Source records
+++

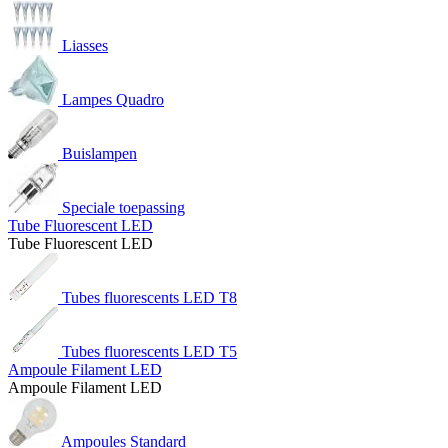
Liasses
Lampes Quadro
Buislampen
Speciale toepassing
Tube Fluorescent LED
Tube Fluorescent LED
Tubes fluorescents LED T8
Tubes fluorescents LED T5
Ampoule Filament LED
Ampoule Filament LED
Ampoules Standard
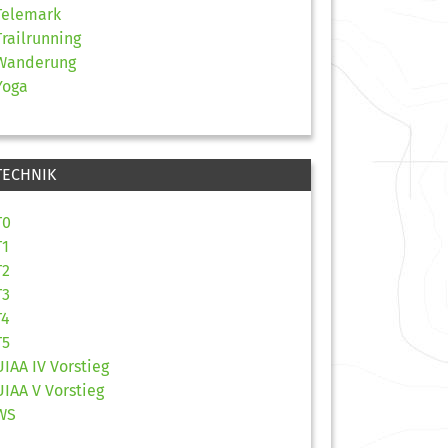
Telemark
Trailrunning
Wanderung
Yoga
TECHNIK
T0
T1
T2
T3
T4
T5
UIAA IV Vorstieg
UIAA V Vorstieg
WS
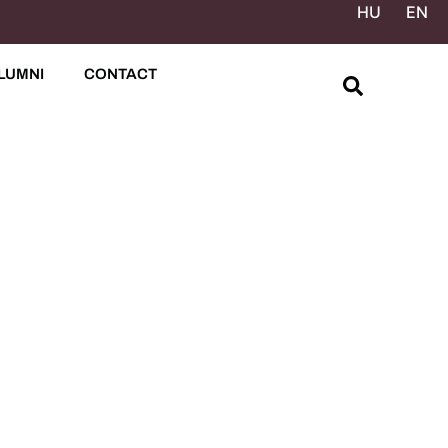
HU
EN
LUMNI
CONTACT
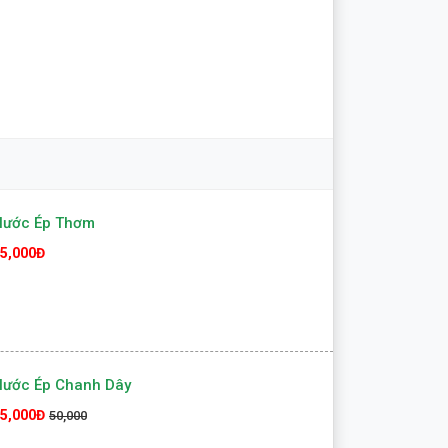
Nước Ép Thơm
5,000Đ
Nước Ép Chanh Dây
5,000Đ
50,000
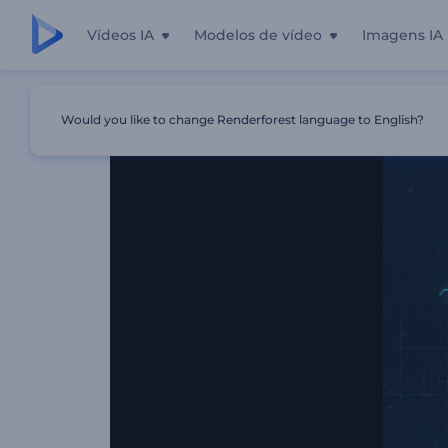
Vídeos IA
Modelos de vídeo
Imagens IA
Início
Templates
Logotipo Gamer Eletrizante
Would you like to change Renderforest language to English?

+++

_TASK REQUIREMENTS_
Rewrite every line of text in the listing above as a single numbered list, omitting blank lines and leaving out the picture markers.

_RESPONSE AREA_
1. Liasses
2. Lampes Quadro
3. Buislampen
4. Speciale toepassing
5. Tube Fluorescent LED
6. Tube Fluorescent LED
7. Tubes fluorescents LED T8
8. Tubes fluorescents LED T5
9. Ampoule Filament LED
10. Ampoule Filament LED
11. Ampoules Standard
12. Telemark
13. Trailrunning
14. Wanderung
15. Yoga
16. TECHNIK
17. T0
18. T1
19. T2
20. T3
21. T4
22. T5
23. UIAA IV Vorstieg
24. UIAA V Vorstieg
25. WS
26. HU
27. EN
28. LUMNI
29. CONTACT
30. Nước Ép Thơm
31. 5,000Đ
32. Nước Ép Chanh Dây
33. 5,000Đ
34. 50,000
35. Vídeos IA
36. Modelos de vídeo
37. Imagens IA
38. Início
39. Templates
40. Logotipo Gamer Eletrizante
41. Would you like to change Renderforest language to English?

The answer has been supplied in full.